Ultimo esempio lampante in ordine di tempo, senza tornare troppo indietro negli anni, è quello del panaro solidale, fenomeno che risale all’emergenza Covid, che ha colpito in modo pesante anche la città di Napoli.

Con una situazione già critica a livello commerciale ed economico per molte famiglie prima dell’arrivo della pandemia. Con la comparsa del virus lo scenario è diventato ancora più critico per migliaia di persone.

Proprio in questo periodo è emerso ancora una volta il grande cuore di Napoli. Con i negozi della città che quando le regole lo hanno permesso, hanno reintrodotto i garzoni per consegnare direttamente i prodotti a domicilio anche con il panaro.

Consentendo alle signore anziane di rivivere questa pratica tradizionale. Tuttavia, la città ha superato se stessa con l’iniziativa del “panaro solidale”.

Come nasce il panaro solidale

Nel cuore del centro storico di Napoli, in Via Santa Chiara, vicino al famoso Monastero e Santachiara, è apparso durante il Covid un cesto molto particolare, accompagnato da un cartello che ha colpito tutti.

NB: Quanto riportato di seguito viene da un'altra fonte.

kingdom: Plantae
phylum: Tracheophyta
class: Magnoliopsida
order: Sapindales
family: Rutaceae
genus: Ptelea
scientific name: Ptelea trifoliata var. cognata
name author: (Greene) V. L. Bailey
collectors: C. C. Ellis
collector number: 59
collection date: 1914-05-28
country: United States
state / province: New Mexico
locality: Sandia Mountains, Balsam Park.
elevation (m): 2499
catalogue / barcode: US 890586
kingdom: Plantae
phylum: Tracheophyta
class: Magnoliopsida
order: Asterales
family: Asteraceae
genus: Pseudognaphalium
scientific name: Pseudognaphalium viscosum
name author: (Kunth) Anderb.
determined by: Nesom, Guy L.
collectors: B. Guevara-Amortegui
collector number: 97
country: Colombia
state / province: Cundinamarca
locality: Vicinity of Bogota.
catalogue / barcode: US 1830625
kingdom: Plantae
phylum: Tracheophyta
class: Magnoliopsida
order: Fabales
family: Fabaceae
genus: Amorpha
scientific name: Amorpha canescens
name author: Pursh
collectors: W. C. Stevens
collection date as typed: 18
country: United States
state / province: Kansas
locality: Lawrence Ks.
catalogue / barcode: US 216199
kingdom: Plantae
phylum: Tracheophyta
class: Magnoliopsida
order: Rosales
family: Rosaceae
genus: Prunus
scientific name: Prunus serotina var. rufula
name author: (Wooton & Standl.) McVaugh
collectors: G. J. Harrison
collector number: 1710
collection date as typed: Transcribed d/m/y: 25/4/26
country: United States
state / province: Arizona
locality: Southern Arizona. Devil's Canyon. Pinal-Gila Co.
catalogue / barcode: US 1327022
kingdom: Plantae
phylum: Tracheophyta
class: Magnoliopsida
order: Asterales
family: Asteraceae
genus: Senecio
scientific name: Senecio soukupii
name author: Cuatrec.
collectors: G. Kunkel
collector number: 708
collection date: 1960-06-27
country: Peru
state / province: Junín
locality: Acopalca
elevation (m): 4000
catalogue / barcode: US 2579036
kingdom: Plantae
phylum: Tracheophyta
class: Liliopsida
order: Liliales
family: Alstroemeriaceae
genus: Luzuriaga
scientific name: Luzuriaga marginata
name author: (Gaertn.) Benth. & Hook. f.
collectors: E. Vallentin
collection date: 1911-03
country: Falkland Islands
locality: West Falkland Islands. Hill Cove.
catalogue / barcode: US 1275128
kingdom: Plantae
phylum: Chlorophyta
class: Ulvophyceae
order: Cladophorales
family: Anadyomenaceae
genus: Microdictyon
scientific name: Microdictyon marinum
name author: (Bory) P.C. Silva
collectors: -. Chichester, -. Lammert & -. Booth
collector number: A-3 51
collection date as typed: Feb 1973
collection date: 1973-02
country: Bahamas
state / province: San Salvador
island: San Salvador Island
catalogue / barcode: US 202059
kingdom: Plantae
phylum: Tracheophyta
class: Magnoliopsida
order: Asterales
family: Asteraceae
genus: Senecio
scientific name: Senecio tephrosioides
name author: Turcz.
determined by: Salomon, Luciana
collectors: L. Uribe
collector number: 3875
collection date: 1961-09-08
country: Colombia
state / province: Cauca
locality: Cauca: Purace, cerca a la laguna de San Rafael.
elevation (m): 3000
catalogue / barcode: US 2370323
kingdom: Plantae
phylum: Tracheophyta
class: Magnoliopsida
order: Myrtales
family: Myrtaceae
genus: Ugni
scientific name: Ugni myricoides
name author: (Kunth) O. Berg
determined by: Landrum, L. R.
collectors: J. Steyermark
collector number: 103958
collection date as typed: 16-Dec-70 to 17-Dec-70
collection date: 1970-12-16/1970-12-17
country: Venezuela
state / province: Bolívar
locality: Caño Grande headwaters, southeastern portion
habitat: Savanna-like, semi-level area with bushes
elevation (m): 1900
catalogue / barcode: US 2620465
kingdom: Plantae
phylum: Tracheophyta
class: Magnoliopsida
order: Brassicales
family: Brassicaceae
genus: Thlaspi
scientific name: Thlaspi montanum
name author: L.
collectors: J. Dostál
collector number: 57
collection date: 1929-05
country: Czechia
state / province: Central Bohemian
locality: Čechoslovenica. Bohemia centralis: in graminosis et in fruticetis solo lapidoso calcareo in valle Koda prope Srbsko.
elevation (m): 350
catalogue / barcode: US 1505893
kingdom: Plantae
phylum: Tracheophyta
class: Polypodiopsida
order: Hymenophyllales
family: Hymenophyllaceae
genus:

“Chi può metta, chi non può prenda”. Questa frase richiama immediatamente alla mente il messaggio scritto sul cestino di San Giuseppe Moscati.

Il santo medico, che dedicò la sua vita al servizio dei poveri, invitava le persone più fortunate a fare offerte, mentre i bisognosi potevano prendere i soldi di cui avevano bisogno.

Seguendo lo stesso spirito, due cittadini di Napoli, Giuseppina Andelora e Angelo Picone, hanno deciso durante la pandemia di mettersi al servizio dei meno fortunati.

Così ogni giorno preparavano il cibo per nove senzatetto e, da un balcone in via Santa Chiara, abbassavano il “panaro solidale”. Questo panaro consentiva a chiunque di lasciare del cibo e a chi ne aveva bisogno di prenderne.